Iowa manufacturers enjoy an advantaged position in Iowa regarding their production-related tax obligations as compared to other Iowa industries. That is simply unarguable. Taxes on the GDP wealth they generate for workers, owners and investors, and for governments are much lower than that for the whole of Iowa’s private sector, they are much lower than that borne by national manufacturers, and they are much lower than the national average among the states.
Iowa manufacturers also enjoy a range of other lucrative tax-relieving benefits.

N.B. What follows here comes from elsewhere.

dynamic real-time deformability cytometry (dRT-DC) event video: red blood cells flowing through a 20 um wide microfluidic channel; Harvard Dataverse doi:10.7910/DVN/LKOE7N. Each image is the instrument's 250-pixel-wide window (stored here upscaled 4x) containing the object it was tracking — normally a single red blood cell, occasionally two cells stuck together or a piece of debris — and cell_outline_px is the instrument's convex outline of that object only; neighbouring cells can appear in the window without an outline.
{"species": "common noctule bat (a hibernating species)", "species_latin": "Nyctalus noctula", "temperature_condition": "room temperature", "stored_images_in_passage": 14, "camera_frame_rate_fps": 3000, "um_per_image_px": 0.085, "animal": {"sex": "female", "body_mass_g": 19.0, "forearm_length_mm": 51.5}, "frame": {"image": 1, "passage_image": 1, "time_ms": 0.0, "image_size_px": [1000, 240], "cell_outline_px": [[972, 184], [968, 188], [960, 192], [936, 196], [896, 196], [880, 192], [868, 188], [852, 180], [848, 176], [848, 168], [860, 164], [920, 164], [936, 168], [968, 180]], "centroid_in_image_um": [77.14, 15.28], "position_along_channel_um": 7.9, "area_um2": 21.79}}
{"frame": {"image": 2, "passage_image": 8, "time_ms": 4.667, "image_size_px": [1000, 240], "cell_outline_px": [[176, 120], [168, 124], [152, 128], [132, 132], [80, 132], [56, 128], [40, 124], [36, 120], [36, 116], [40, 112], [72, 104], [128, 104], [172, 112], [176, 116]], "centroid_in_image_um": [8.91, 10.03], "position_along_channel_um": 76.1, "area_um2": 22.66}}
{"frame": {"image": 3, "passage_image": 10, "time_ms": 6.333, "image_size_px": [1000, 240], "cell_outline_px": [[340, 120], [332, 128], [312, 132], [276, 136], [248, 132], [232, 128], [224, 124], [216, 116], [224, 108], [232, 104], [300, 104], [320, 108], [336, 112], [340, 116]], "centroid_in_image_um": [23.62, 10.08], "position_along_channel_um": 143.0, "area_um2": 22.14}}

In fiscal 2014 a full 30 percent of the state’s manufacturing property tax base was within a tax increment financing district, which means that the taxes that they owed were likely rebated back to them or were used to underwrite the development of public infrastructure that benefits them disproportionately.
Iowa manufacturers (as do other businesses) also enjoy lucrative state income tax credits if they expand or, in recent years, merely modernize. And local governments have been trained to ante up as well in these instances. Last, but not least, Iowa manufacturers are the primary beneficiaries of research activity tax credits, which totaled nearly 57 million in 2014. And these credits were totally refundable even if the firm, like is the case for many of Iowa’s manufacturers, don’t owe that much in state taxes.
So, while industry representatives like Mr. Ralston will tell you, and it is true, that Iowa manufacturing jobs are some of the best jobs pay-wise one can get in Iowa, it is also true that there are, notwithstanding our recovery, a full 10 percent fewer manufacturing jobs in Iowa than there were in 2001. And that long slide in manufacturing jobs is a persistent trend that has little if anything to do with the state’s current levels of taxation of manufacturing.